Après l’échec de l’offensive de Champagne, la France ne peut perdre
aucun autre pouce de terrain. Priorité est donnée à l’effet de
surprise : tandis que le 3 avril, la 1ère Armée attire sur
elle la riposte allemande en attaquant le flanc droit du
« saillant », sur le flanc gauche, le détachement d’armée du
Général Gérard s’enfoncera dans le dispositif ennemi au sud d’Etain. Le 5
avril, par un temps exécrable, la 12ème DI du Général Paulinier,
sans relève envisagée, poursuit la mission de reprise des Eparges, entamée
depuis le 5 janvier. La 24ème brigade du Colonel Gramat se lance à
l’assaut de la crête. Le 106ème RI doit s’emparer du mamelon C à
droite, et le 132ème RI du point X à gauche. Trois bataillons ont
été placés en réserve sur Rupt en Woëvre et la Tranchée de Calonne.
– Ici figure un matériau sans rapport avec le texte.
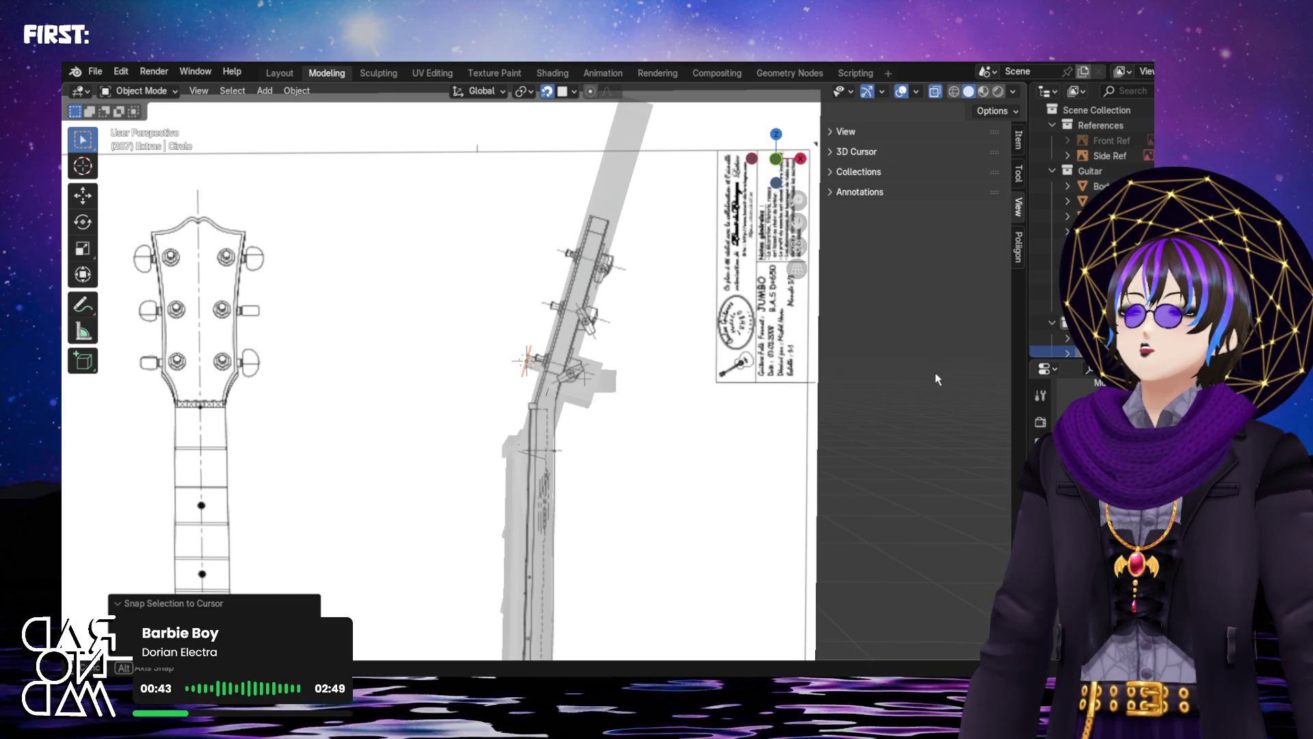
pyautogui.moveTo(936, 374); pyautogui.dragTo(169, 408, button='middle')
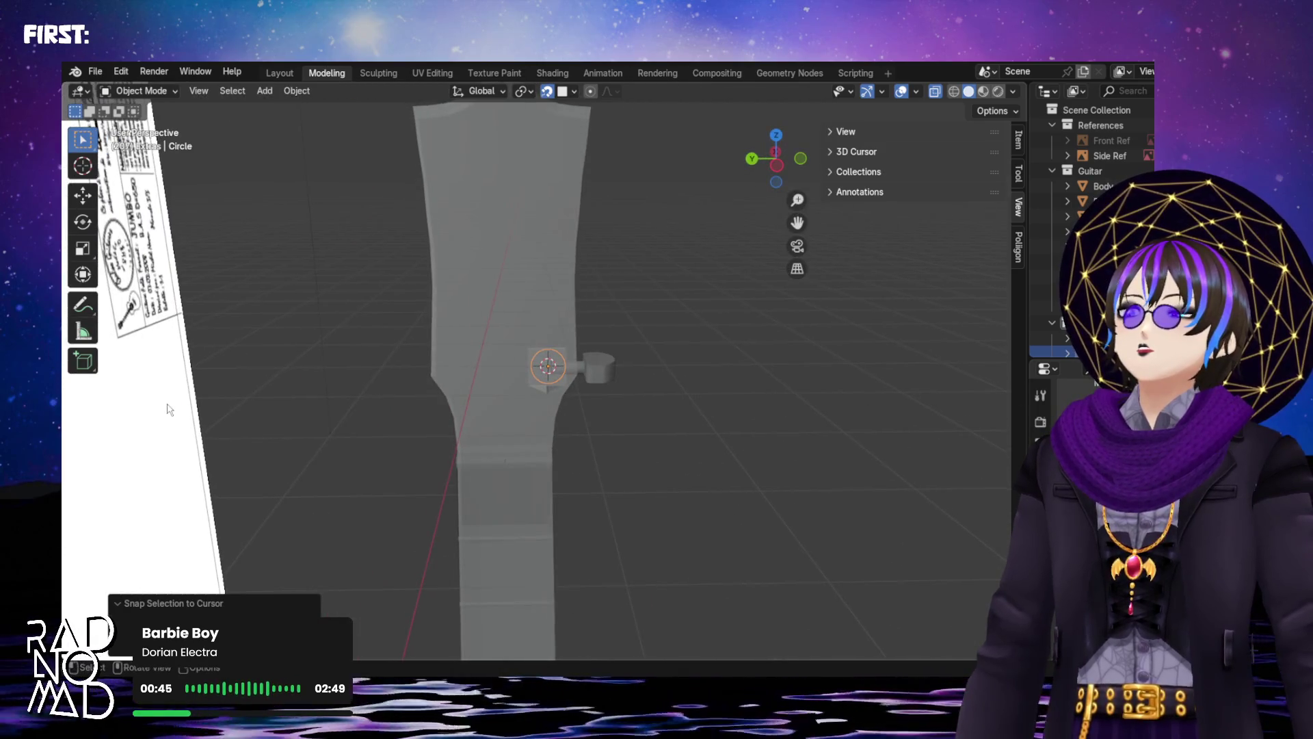
pyautogui.scroll(4, 569, 383)
pyautogui.scroll(-4, 563, 379)
pyautogui.moveTo(560, 376)
pyautogui.mouseDown(button='middle')
pyautogui.moveTo(329, 367)
pyautogui.moveTo(527, 352)
pyautogui.moveTo(536, 372)
pyautogui.moveTo(577, 390)
pyautogui.mouseUp(button='middle')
Malgré la boue, les Français s’emparent du point C mais n’empêchent
pas les renforts ennemis d’arriver au point X. En soirée, les Français
tiennent la crête, mais le 6 avril au matin, les Allemands les submergent et
reprennent le point C. Avec l’aide de l’artillerie, les Français sont de
retour sur le point C en fin de journée avec d’importantes pertes de part et
d’autre. Le
mauvais temps ayant empêché les réglages d’artillerie, la plaine de la Woëvre
transformée en marécage, force est de constater qu’au soir du 6 avril,
« la manœuvre en tenaille » a échoué. Les Eparges restent donc le
seul point d’ancrage de l’effort destiné à briser le front ennemi. Le
7 avril, on fait appel à la réserve des chasseurs du 25ème BCP, mais ils piétinent dans les boyaux
boueux tandis que les Allemands s’emparent de nouveau du point C. Les Français ne renoncent pas et
reprennent de nouveau la crête le 8 au matin, sous une pluie d’engins
explosifs allemands. Dans
la nuit du 8 au 9, le 8ème RI est chargé d’attaquer le piton de
Combres face aux Eparges.
L’insuccès français sur le « saillant » de Saint-Mihiel,
pousse les Allemands à essayer de reprendre les Eparges que les Français
conservent de haute lutte. La
guerre des mines commencée en février va donc se poursuivre aux Eparges où
des hommes vont continuer à se battre et mourir.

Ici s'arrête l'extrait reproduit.